DIRECTIONS FOR THIS TASK
What the task needs is the data below, written out verbatim.

DATA
***
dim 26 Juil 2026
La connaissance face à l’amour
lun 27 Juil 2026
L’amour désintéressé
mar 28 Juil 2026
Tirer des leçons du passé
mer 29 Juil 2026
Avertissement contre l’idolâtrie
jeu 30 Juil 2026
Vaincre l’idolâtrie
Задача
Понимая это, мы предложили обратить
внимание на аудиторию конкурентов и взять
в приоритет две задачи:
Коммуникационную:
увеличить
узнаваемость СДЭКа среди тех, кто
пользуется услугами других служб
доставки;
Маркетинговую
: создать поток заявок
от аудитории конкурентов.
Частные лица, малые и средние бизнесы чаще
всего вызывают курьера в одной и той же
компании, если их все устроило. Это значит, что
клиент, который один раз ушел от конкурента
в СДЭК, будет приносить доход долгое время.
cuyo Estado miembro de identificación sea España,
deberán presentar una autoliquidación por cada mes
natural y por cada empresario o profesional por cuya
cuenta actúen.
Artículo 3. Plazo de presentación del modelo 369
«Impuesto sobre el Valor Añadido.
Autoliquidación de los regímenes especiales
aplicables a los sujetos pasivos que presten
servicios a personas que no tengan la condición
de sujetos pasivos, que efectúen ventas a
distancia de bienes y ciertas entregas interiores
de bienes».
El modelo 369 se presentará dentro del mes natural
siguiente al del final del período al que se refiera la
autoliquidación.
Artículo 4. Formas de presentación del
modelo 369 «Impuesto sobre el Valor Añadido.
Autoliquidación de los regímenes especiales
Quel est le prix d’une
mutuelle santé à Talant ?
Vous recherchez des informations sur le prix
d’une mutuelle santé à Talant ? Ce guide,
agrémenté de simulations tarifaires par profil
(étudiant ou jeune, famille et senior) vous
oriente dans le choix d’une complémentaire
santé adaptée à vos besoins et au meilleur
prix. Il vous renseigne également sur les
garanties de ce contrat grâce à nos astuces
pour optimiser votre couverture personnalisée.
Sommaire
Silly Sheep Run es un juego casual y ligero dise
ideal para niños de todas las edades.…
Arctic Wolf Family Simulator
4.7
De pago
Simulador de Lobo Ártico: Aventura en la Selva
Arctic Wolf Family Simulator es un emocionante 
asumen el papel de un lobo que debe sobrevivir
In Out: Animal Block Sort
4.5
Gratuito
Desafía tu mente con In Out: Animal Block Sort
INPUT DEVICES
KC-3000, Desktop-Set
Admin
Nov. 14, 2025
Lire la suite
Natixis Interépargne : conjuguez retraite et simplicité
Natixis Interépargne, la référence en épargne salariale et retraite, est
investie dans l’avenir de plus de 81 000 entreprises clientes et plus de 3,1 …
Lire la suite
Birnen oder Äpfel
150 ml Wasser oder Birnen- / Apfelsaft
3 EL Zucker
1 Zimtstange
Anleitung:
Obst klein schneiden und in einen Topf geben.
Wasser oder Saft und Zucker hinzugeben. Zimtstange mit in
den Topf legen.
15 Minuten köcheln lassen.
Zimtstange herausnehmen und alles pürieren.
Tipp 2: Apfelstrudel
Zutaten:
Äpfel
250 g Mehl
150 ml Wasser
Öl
***
RESULT FOR THIS TASK
dim 26 Juil 2026
La connaissance face à l’amour
lun 27 Juil 2026
L’amour désintéressé
mar 28 Juil 2026
Tirer des leçons du passé
mer 29 Juil 2026
Avertissement contre l’idolâtrie
jeu 30 Juil 2026
Vaincre l’idolâtrie
Задача
Понимая это, мы предложили обратить
внимание на аудиторию конкурентов и взять
в приоритет две задачи:
Коммуникационную:
увеличить
узнаваемость СДЭКа среди тех, кто
пользуется услугами других служб
доставки;
Маркетинговую
: создать поток заявок
от аудитории конкурентов.
Частные лица, малые и средние бизнесы чаще
всего вызывают курьера в одной и той же
компании, если их все устроило. Это значит, что
клиент, который один раз ушел от конкурента
в СДЭК, будет приносить доход долгое время.
cuyo Estado miembro de identificación sea España,
deberán presentar una autoliquidación por cada mes
natural y por cada empresario o profesional por cuya
cuenta actúen.
Artículo 3. Plazo de presentación del modelo 369
«Impuesto sobre el Valor Añadido.
Autoliquidación de los regímenes especiales
aplicables a los sujetos pasivos que presten
servicios a personas que no tengan la condición
de sujetos pasivos, que efectúen ventas a
distancia de bienes y ciertas entregas interiores
de bienes».
El modelo 369 se presentará dentro del mes natural
siguiente al del final del período al que se refiera la
autoliquidación.
Artículo 4. Formas de presentación del
modelo 369 «Impuesto sobre el Valor Añadido.
Autoliquidación de los regímenes especiales
Quel est le prix d’une
mutuelle santé à Talant ?
Vous recherchez des informations sur le prix
d’une mutuelle santé à Talant ? Ce guide,
agrémenté de simulations tarifaires par profil
(étudiant ou jeune, famille et senior) vous
oriente dans le choix d’une complémentaire
santé adaptée à vos besoins et au meilleur
prix. Il vous renseigne également sur les
garanties de ce contrat grâce à nos astuces
pour optimiser votre couverture personnalisée.
Sommaire
Silly Sheep Run es un juego casual y ligero dise
ideal para niños de todas las edades.…
Arctic Wolf Family Simulator
4.7
De pago
Simulador de Lobo Ártico: Aventura en la Selva
Arctic Wolf Family Simulator es un emocionante 
asumen el papel de un lobo que debe sobrevivir
In Out: Animal Block Sort
4.5
Gratuito
Desafía tu mente con In Out: Animal Block Sort
INPUT DEVICES
KC-3000, Desktop-Set
Admin
Nov. 14, 2025
Lire la suite
Natixis Interépargne : conjuguez retraite et simplicité
Natixis Interépargne, la référence en épargne salariale et retraite, est
investie dans l’avenir de plus de 81 000 entreprises clientes et plus de 3,1 …
Lire la suite
Birnen oder Äpfel
150 ml Wasser oder Birnen- / Apfelsaft
3 EL Zucker
1 Zimtstange
Anleitung:
Obst klein schneiden und in einen Topf geben.
Wasser oder Saft und Zucker hinzugeben. Zimtstange mit in
den Topf legen.
15 Minuten köcheln lassen.
Zimtstange herausnehmen und alles pürieren.
Tipp 2: Apfelstrudel
Zutaten:
Äpfel
250 g Mehl
150 ml Wasser
Öl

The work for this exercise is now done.